Fig 1 — Pockets and voids in proteins. There are three types of concave regions on protein surfaces: Fully enclosed *voids* with no outlet, *pockets* accessible from the outside but with constriction at mouths, and shallow *depressions*. We use the general term *surface pockets* to include both pockets and voids.

To scale-up this method and to search rapidly through a database of a large number of protein surface pockets, success hinges upon the use of a scoring matrix for assessing similarity between matched local pocket sequence fragments. However, existing scoring matrices such Blosum, Pam and Jtt³⁸ are not effective for this purpose, because they do not take into account the evolutionary history of the individual protein of interests. These canned matrices have implicit parameters whose values were pre-computed, while the information of the particular protein of interest has limited or no influence. In addition, the counting methods behind the derivation of some of these matrices suffer from underestimation of substitutions in certain branches of a phylogeny³⁹. Furthermore, these matrices are derived based on the assumption that the whole protein or domain experience similar selection pressure and therefore have the same substitution rates. This is unrealistic, as residues in different environment may experience different selection pressure⁴⁰. For example, conserved residues on binding site are under very different selection pressure than conserved residues in the folding core⁴¹.

In this study, we further improve the method of function prediction by incorporating evolutionary information specific to an individual binding surface pocket. By estimating substitution rates of the residues located on a surface pocket, we derive customized scoring matrices for assessing surface similarity for predicting and characterizing complex biochemical functions. Our approach, called pevoSOAR, can effectively separate selection pressure due to the need of binding and function from that due to the need of folding and stability. A novel development of our method is a probabilistic model called computed binding profile, which summarizes the results of surface similarity comparison. This profile can suggest substrates and help to clarify potentially complex binding activities of a protein, as well as possible cross-reactivities. It can be used to predict protein functions with improved sensitivity and specificity. Our paper is organized as follows: We first illustrate how our method works using the example of acetylcholinesterase. We than discuss the probabilistic model for constructing the computed binding profile of a protein. This is followed by a discussion of a large scale test of protein function prediction for 100 protein families. Next, we describe results of the challenging task of predicting the functions of orphan protein structures obtained from structural genomics. We conclude with remarks of general applicability of our method.

2 Results

2.1 Function prediction by detection of similar binding surfaces

For proteins binding similar substrates and catalyzing similar chemical reactions, the surfaces where such activities occur experience similar physical and chemical constraints. Often these surfaces have similar shape and physicochemical properties. Due to these constraints, the sets of allowed and forbidden residue substitutions also share some similarity. Our assumption is that such similarity can be detected using a sensitive computational method. We first describe how binding pockets are similar to each other in general. We then discuss how our method works by assessing similarity using the example of acetylcholinesterase and deformylase.

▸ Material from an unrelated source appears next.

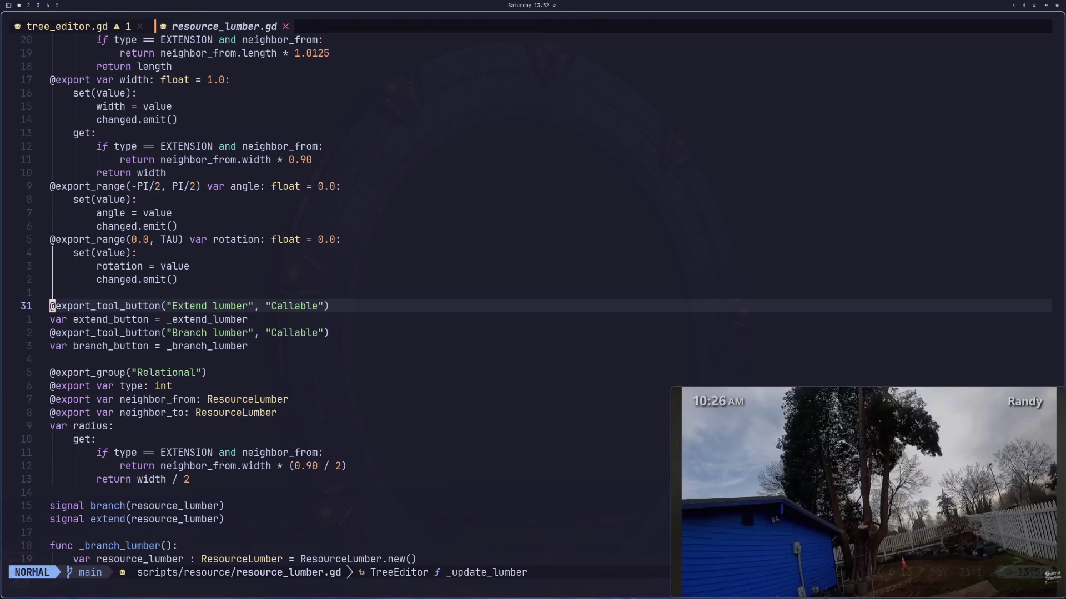
{"action": "scroll", "coordinate": [328, 263], "scroll_direction": "up", "scroll_amount": 2}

Sequence fragments of binding pocket and sequence of backbone

It is informative to assess how similar in general binding pockets of similar functions are. We have collected 2,196 protein structures belonging to 100 protein families, each with its own enzyme classification label⁴² and Gene Ontology descriptive terms⁴³. Figure 2a shows the distribution of identity of pairs of sequence fragments of the residues located on the surfaces of binding pocket. Here each pair comes from members of the same protein family. This distribution is characterized by a median of 60.5% for sequence identity. The overall distribution can be regarded as unimodal. Figure 2b shows the distribution of the overall backbone sequence identities of proteins from the same family for this group of 2,196 protein structures. Its median sequence identities is 39.2%, and the smallest sequence identity is 16.4%. This distribution clearly is bi-modal. After removing protein pairs with > 90% full sequence identity from the data, the distribution of pocket sequence fragments has a median of 55.6% sequence identity (Figure 2c), and the distribution of the full sequences has a median identity of 34.2% (Figure 2d). Overall, pocket sequence fragments have about 20% higher identity than that of full sequences.

Fig 2 — Distribution of identity values of binding surface pockets and full sequences between members of a protein family for 100 protein families (2,196 structures). Distributions of identities of fragment of residues on binding surface walls between members of the same protein family (a) before and (c) after removal of sequences with overall backbone identity > 90%. Note there are still many instances where the identity between pocket fragments have identity > 90%. The median sequence identity is 60.5% and 55.6% for (a) and (c), respectively. Distributions of identities of full sequences between members of the same protein family (b) before and (d) after removal of those with overall > 90% sequence identity. The median sequence identity is 39.2% and 34.2%, respectively. Overall, binding surfaces are more conserved than the full sequences.

From these two distributions, it is clear that binding pockets in general have much higher conservation than that of the full sequence. If we use the simple approach of transferring functional annotation between proteins if they share sequence identity greater than a threshold values, and even if we go aggressively beyond the recommended threshold of 60-70%¹^,², we would have failed at the 50% threshold to identify the functions of 1,394 out of the 2,196 proteins, representing a failure rate of 63.4%.

It seems members of the same protein family often can be clustered into two groups based on backbone sequence identity. Members of one group are closely related with each other, and have relatively short evolutionary distance. Members of the other group have diverged further, and are more remotely related. The mixture of these two groups gives rise to the observed bimodal distribtuion. However, by the criterion of similarity among binding surfaces as measured by the identity of pairs of sequence fragments, all members of a given enzyme family apper to follow a unimodal distribution, suggesting their functional roles are closely related.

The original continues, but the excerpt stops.